10. (U) Comment: Following years of military rule, 
Nigerians hoped, possibly against reason, that the 
civilian rule inaugurated in 1999 would quickly yield 
tangible dividends of democracy.  Instead, what they 
have experienced economically are high and seemingly 
ever rising prices.  Their hopes dashed, most Nigerians 
now seem resigned to double-digit inflation, which is 
nothing less than a disguised tax that hits the less 
well to do particularly hard.  Since these "taxpayers" 

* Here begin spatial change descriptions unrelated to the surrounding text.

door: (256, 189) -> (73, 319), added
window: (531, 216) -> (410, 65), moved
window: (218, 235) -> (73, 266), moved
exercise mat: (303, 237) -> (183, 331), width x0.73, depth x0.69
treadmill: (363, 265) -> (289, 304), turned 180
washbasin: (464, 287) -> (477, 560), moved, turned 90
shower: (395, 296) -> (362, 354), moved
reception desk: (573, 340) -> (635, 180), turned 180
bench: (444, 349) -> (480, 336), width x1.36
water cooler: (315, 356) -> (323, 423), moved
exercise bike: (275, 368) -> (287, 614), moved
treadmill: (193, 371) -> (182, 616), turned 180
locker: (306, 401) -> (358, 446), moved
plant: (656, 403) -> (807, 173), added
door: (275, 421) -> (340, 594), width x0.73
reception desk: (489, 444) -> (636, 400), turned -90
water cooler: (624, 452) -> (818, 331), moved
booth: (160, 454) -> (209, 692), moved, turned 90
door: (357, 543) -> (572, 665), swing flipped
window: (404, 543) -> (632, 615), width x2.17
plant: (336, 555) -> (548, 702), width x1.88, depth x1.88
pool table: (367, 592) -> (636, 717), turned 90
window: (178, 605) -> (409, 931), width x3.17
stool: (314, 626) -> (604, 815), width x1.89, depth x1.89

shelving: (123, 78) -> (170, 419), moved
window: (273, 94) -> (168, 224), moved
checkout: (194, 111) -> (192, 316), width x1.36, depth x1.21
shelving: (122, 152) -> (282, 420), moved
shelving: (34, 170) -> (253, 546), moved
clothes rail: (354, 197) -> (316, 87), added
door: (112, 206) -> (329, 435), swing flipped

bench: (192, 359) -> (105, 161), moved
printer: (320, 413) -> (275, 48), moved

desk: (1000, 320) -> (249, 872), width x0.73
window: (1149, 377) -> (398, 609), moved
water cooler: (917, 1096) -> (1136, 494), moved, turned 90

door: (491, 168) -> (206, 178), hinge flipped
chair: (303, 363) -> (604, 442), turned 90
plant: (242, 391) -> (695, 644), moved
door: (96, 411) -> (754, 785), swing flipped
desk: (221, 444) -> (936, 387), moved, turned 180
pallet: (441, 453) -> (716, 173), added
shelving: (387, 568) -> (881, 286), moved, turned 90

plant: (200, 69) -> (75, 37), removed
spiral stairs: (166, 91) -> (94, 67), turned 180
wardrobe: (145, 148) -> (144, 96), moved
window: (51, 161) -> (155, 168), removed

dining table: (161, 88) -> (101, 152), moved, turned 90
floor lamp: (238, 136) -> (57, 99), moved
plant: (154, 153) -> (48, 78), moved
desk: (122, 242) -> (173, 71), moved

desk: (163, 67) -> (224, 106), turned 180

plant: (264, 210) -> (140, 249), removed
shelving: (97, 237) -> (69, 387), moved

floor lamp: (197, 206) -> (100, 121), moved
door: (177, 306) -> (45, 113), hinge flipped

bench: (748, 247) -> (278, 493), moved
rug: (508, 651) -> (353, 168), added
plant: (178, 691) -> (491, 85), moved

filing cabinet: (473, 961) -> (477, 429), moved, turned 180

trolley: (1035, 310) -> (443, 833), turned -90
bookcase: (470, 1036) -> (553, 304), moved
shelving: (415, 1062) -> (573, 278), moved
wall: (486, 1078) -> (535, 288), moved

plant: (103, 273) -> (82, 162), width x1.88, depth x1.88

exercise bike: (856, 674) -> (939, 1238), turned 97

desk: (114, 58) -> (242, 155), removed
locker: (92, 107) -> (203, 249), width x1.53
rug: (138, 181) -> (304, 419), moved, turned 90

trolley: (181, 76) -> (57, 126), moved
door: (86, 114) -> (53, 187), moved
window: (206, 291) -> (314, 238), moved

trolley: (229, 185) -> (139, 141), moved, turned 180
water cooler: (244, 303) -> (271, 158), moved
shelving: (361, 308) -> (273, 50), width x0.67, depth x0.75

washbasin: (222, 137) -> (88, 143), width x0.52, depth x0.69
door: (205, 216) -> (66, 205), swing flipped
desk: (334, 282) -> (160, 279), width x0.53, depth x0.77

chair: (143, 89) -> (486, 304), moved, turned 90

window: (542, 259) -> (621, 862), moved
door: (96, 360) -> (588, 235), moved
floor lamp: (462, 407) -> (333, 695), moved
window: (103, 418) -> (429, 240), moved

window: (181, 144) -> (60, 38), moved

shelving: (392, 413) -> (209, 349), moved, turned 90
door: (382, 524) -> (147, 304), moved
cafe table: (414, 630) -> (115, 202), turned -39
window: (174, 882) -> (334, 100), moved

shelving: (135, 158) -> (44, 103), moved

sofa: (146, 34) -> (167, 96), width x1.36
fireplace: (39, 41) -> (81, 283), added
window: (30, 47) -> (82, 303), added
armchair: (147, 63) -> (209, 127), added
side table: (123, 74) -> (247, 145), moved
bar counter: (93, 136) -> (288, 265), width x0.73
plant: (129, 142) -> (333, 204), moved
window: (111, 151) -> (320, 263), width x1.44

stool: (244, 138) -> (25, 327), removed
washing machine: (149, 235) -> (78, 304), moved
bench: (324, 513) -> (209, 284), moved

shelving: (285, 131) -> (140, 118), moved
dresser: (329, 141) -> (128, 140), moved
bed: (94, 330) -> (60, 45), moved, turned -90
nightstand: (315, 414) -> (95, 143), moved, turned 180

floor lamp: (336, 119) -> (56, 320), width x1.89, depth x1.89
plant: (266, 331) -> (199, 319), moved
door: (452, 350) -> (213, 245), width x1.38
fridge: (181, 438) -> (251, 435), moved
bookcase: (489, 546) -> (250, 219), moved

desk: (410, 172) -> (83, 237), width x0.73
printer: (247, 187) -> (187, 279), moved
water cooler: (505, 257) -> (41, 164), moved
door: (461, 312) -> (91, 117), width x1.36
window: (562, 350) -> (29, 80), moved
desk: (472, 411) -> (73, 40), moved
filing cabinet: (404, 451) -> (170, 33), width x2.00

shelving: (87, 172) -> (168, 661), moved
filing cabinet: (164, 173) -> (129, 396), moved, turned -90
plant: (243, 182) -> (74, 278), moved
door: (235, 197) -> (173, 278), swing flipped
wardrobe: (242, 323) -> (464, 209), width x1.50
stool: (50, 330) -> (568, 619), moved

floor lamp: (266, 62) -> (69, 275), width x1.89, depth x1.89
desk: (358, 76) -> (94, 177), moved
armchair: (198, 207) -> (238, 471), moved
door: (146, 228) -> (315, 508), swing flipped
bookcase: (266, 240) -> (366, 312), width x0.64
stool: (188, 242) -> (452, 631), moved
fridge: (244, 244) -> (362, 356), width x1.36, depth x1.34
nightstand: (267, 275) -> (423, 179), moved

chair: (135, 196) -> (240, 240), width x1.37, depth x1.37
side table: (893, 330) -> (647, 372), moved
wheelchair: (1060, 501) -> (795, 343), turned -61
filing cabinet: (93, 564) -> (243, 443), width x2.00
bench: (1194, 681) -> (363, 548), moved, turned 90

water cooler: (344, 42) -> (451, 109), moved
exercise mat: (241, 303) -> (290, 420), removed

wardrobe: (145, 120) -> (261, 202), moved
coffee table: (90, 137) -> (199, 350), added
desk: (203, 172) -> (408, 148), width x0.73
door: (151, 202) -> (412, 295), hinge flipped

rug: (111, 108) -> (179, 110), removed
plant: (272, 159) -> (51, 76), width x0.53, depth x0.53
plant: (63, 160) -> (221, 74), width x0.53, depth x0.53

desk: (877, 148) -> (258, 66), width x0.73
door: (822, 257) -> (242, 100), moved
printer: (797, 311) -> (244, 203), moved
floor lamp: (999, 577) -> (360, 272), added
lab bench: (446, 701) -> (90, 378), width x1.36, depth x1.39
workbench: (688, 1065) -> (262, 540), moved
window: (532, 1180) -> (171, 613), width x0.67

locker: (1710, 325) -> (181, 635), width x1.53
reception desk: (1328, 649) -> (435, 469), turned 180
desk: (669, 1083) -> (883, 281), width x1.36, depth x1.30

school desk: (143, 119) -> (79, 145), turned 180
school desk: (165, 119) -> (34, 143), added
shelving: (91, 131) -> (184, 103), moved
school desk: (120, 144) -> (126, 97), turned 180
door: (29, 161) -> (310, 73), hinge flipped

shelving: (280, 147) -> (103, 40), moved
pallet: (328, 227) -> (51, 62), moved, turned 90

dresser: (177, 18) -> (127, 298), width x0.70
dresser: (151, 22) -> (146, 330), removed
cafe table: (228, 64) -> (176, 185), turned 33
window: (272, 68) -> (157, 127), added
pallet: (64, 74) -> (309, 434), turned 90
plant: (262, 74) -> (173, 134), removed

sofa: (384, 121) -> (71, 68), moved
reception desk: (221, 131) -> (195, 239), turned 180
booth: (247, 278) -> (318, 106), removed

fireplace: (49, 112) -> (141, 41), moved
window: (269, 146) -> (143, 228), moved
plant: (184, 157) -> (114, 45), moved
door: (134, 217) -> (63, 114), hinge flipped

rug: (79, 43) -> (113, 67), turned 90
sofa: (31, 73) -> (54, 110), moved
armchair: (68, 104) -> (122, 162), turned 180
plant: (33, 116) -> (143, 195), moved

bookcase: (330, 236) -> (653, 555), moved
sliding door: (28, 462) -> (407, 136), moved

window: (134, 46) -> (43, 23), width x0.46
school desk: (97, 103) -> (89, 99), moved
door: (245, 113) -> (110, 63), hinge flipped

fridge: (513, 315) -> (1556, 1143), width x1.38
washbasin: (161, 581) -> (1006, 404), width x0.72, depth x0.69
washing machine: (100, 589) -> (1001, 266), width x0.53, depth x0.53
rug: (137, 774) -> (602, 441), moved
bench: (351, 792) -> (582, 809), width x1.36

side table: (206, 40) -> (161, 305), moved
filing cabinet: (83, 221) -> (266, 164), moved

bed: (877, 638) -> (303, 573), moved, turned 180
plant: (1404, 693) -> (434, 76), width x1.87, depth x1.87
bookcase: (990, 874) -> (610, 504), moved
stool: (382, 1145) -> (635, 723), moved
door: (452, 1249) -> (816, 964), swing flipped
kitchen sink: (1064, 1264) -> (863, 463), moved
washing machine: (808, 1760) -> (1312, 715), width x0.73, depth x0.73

are poorly organized and largely silent, we know of no 
reason why inflation should subside dramatically during 
the next two years.  The people who could provide 
relief are least likely to endorse policies that will 
erode their nominal income.  These people generally 
oppose devaluation of the naira, particularly since an 
over-valued naira lowers the cost of their imports. (It 
also renders non-oil exports less competitive, textile 
products being an example, and thus retards development 
of manufacturing.)  The elite also prefer trade bans to 
higher tariffs since bans are the currency of exchange 
for political support and thus directly benefit people 
with influence.  Lastly, everyone opposes personal 
income tax increases, largely because nobody believes 
that such revenues will be used for the common good. 
Under the circumstances, we expect double-digit 
inflation to continue to be the government's preferred 
means of financing what is likely to be mediocre growth 
during the foreseeable future.  End comment.